The GEMS Alliance will work to change the culture of medicine by tackling the four areas previously identified. In particular, culture is set by leadership. Thus, it is imperative that women achieve equity in leadership roles in order to thoughtfully challenge the culture that has existed for the hundreds of years that the profession has been dominated by men.
Men are critical to all of our successes, and for generations we have depended upon their support during our journeys in medicine. Three of our six founding organizations have more men than women members. However, understanding the lived experiences of women over generations is critical in setting our priorities and in creating networks and support that have traditionally been available to men. We will always rely on our male colleagues to work with us in this agenda, that we and they believe will benefit all.
Recognizing the potential impact of a significant gender imbalance in medical specialties is an initial step. It is also crucial to connect students with mentors and role models, comprehend the financial and home/other support required for women to make their own specialty choices (including during early stages of medical school and residency), and systematically address the cultural norms that give rise to barriers in some specialties.
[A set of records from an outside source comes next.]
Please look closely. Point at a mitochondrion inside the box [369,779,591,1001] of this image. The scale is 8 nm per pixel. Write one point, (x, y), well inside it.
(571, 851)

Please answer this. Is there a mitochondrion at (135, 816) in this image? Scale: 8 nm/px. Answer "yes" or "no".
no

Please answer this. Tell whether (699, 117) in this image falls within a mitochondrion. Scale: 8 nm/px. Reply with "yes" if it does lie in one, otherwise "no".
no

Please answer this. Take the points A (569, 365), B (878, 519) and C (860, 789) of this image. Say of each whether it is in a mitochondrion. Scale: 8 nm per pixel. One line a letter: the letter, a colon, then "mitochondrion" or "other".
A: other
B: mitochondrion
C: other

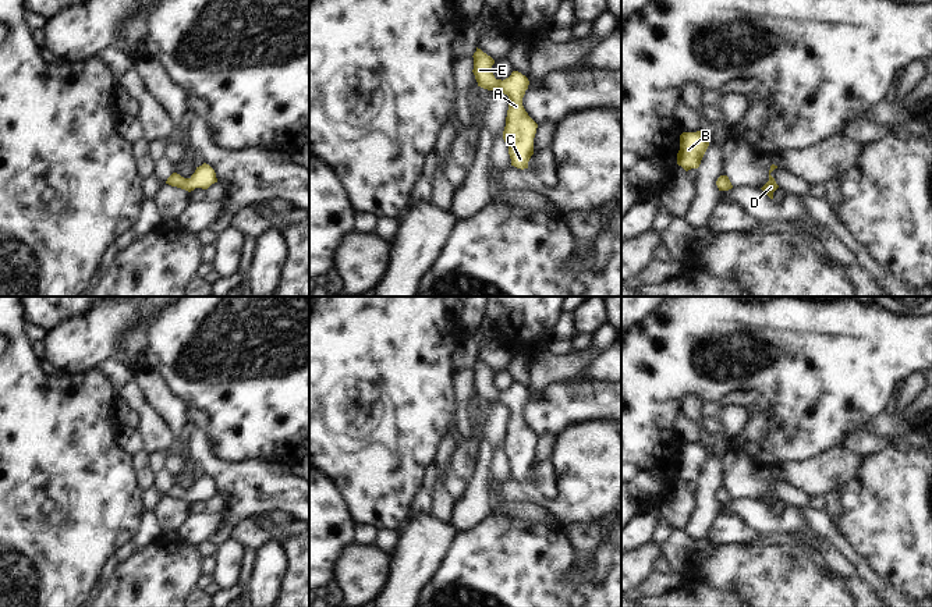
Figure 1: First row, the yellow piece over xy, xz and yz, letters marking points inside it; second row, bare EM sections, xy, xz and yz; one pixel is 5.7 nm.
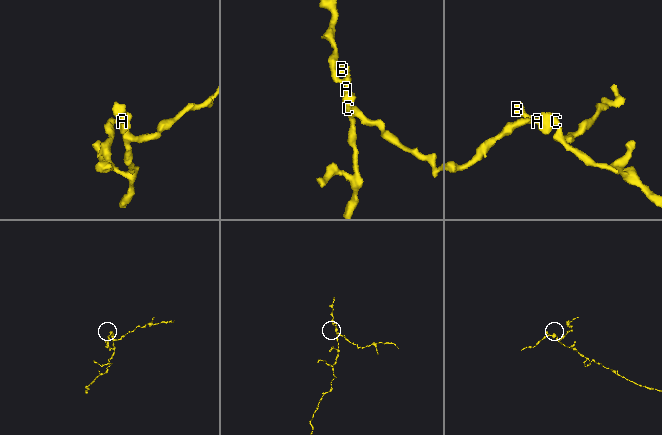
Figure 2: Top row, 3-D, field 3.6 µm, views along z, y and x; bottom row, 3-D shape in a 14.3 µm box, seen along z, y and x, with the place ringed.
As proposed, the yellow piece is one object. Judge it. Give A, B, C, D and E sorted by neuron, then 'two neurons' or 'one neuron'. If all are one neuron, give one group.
groups A B C D E; one neuron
Salary equity is but one externally evident measure of the continued disparate treatment that women experience in our culture. Thus, it is most visible and easily measured. The GEMS Alliance, through the strength of its members, has the ability to engage in campaigns to assure transparency and regular review; to support women in attaining leadership roles where policies and salaries are set; and most importantly, to address the issues created by the imbalance of genders in certain fields, a phenomenon that results in lower salaries for women in specialties where they predominate.
Medicine and science require many years of expensive education and regulated intensive training, both of which occur at a time when women may begin to bear children. (Age 24 is the average age of admission to medical school, the earliest age of completion of all training is 31). Further, early career success and decisions often influence future academic success. Repeated studies show that women with or without children spend more time in caregiving than their male partners. Whether women choose to have children or not, the goal of the GEMS Alliance is to create systems that support the known gender differences between men and women physicians throughout the professional continuum.
We will look to the organizations that have joined the Alliance to help us determine the necessary support for operational needs and the sources of those dollars. We will seek funding for pilot projects or organizations willing to support creative initiatives. Direction and projects will be determined by a steering committee for each of the four areas of focus. To date, we have been operating with volunteers.